My active research seeks to test this proposition on the island of Taʻu in the Manu'a Group of American Samoa. Using Lidar imagery and GIS, my research team and I have mapped out a large production system not previously known. Here, continued fieldwork is geared toward building a database that maps variation in the density of agricultural walls using GIS and in regional soil fertility using biogeochemical methods. This methodology has proven effective in other areas of the Pacific, notably Hawaiʻi, and its use in Samoa serves as an important extension to build more comprehensive regional models of the links between agriculture, communities, and emergent leadership. Most notably, Samoa presents an opportunity to explore these processes in a small-scale chiefdom.

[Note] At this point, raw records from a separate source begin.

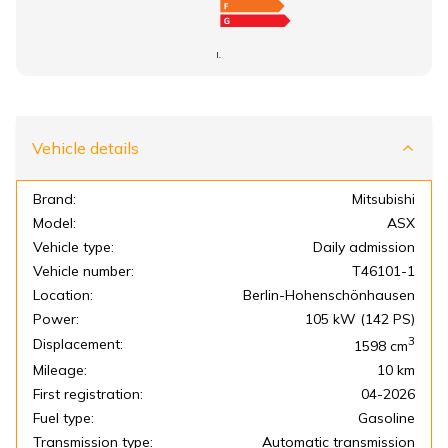
I.
Vehicle details
Brand:
Mitsubishi
Model:
ASX
Vehicle type:
Daily admission
Vehicle number:
T46101-1
Location:
Berlin-Hohenschönhausen
Power:
105 kW (142 PS)
3
Displacement:
1598
cm
Mileage:
10 km
First registration:
04-2026
Fuel type:
Gasoline
Transmission type:
Automatic transmission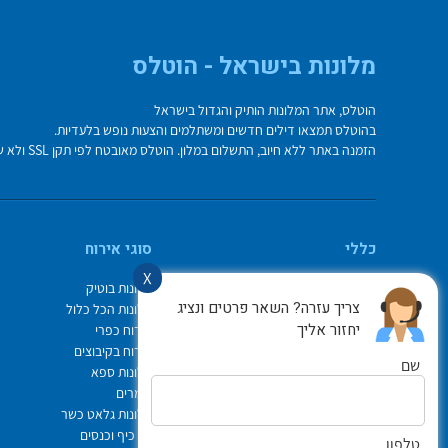
מלונות בישראל - הוטלס
הוטלס, אתר המלונות הותיק והגדול בישראל
בהוטלס תמצאו דילים חדשים ומשתלמים והצעות נופש בלעדיות.
הזמנה באתר ללא חיוב, התשלום במלון. הוטלס מאובטח לפי תקן SSL ולא שומר על פרטי כרטיס האשראי בשרת.
כללי
סוגי אירוח
X
מי אנחנו
מלונות בוטיק
צריך עזרה? השאר פרטים ונציג
איך משתמשים באתר
מלונות הכל כלול
יחזור אליך
צור קשר
אירוח כפרי
תיק ההזמנות
אירוח בקיבוצים
שם
Israel Hotels
מלונות ספא
תקנון אתר
צימרים
לוח חופשות חגים
מלונות גלאט כשר
הופעות
ימי כיף וכנסים
טלפון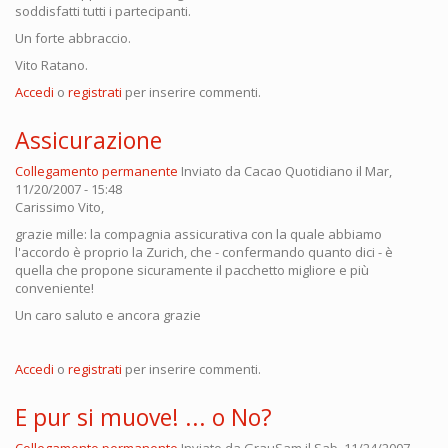
soddisfatti tutti i partecipanti.
Un forte abbraccio.
Vito Ratano.
Accedi
o
registrati
per inserire commenti.
Assicurazione
Collegamento permanente
Inviato da
Cacao Quotidiano
il Mar,
11/20/2007 - 15:48
Carissimo Vito,
grazie mille: la compagnia assicurativa con la quale abbiamo
l'accordo è proprio la Zurich, che - confermando quanto dici - è
quella che propone sicuramente il pacchetto migliore e più
conveniente!
Un caro saluto e ancora grazie
Accedi
o
registrati
per inserire commenti.
E pur si muove! ... o No?
Collegamento permanente
Inviato da
GrauSam
il Sab, 11/24/2007 -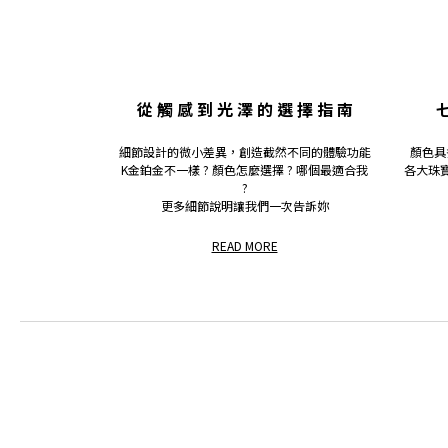
從 觸 感 到 光 澤 的 選 擇 指 南
七
細節設計的微小差異，創造截然不同的體驗功能
顏色具
K金鉑金不一樣 ? 顏色怎麼選擇 ? 哪個最適合我
各大珠
?
更多細節說明讓我們一次告訴妳
READ MORE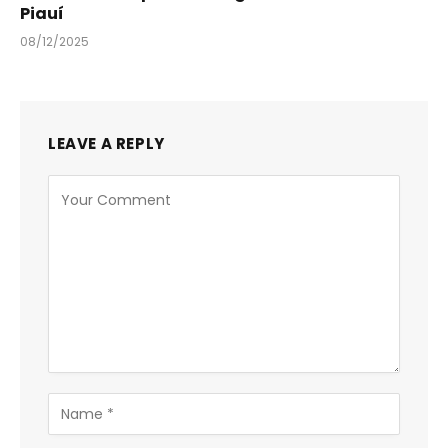
Piauí
08/12/2025
LEAVE A REPLY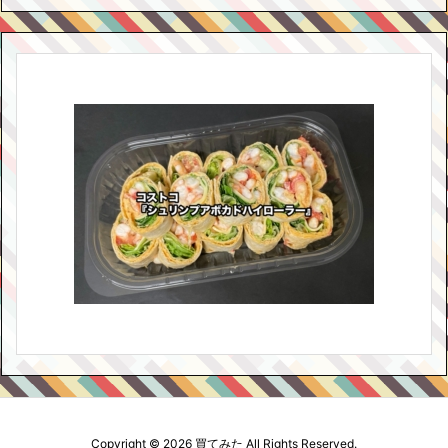
Copyright ©
2026
買てみた
All Rights Reserved.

In addition to this research, I have published on the culturally-sensitive spatial logic underpinning pre-contact settlements, the use of Lidar for analysing regional settlement patterns, marine resource exploitation, and the dating of the colonization of Samoa.
- 2016 Clark, J.T., S. Quintus, M. Weisler, E. St. Pierre, L. Nothdurft, Y. Feng, & Q. Hua. Marine Reservoir Correction for the Colonization Period of American Samoa using U-Series and AMS Dated Coral. Radiocarbon, accepted.
- 2016 Quintus, S., & J.T. Clark. Space and Structure in Polynesia: Instantiated Spatial Logic in American Sāmoa. World Archaeology, in press
2016 Quintus, S., M.S. Allen, & T.N. Ladefoged. In Surplus and in Scarcity: Agricultural Development, Risk Management, and Political Economy, Ofu Island, American Samoa. American Antiquity 81:273-293
- 2016 Clark, J.T., S. Quintus, M. Weisler, E. St. Pierre, L. Nothdurft, & Y. Feng. Refining the Chronology for West Polynesian Colonization: New Data from the Samoan Archipelago. Journal of Archaeological Science: Reports 6:266-274
- 2015 Quintus, S., J.T. Clark, S.S. Day, & D.P. Schwert. Landscape Evolution and Human Settlement Patterns on Ofu Island, American Samoa. Asian Perspectives 54:208-237
- 2015 Quintus, S., J.T. Clark, S.S. Day, & D.P. Schwert. Investigating Regional Patterning in Archaeological Remains by Pairing Extensive Survey with a Lidar Dataset: the Case of the Manu'a Group, American Samoa. Journal of Archaeological Science: Reports 2:677-687.
- 2012 Quintus, S.J. & J.T. Clark. Between Chaos and Control: Spatial Perception of Domestic, Political, and Ritual Organization in Prehistoric Samoa. Journal of the Polynesian Society 121:275-302.
- 2012 Quintus, S.J. Terrestrial Food Production and Land Use in Prehistoric Samoa: an Example from Olosega Island, Manu'a, American Samoa. Archaeology in Oceania 47:133-140.
- 2010 Addison, D.J, C.W. Filimoehala, S.J. Quintus, & T. Sapienza. Damage to Archaeological Sites on Tutuila Island (American Samoa) following the 29 September 2009 Tsunami. Rapa Nui Journal 24:34-44.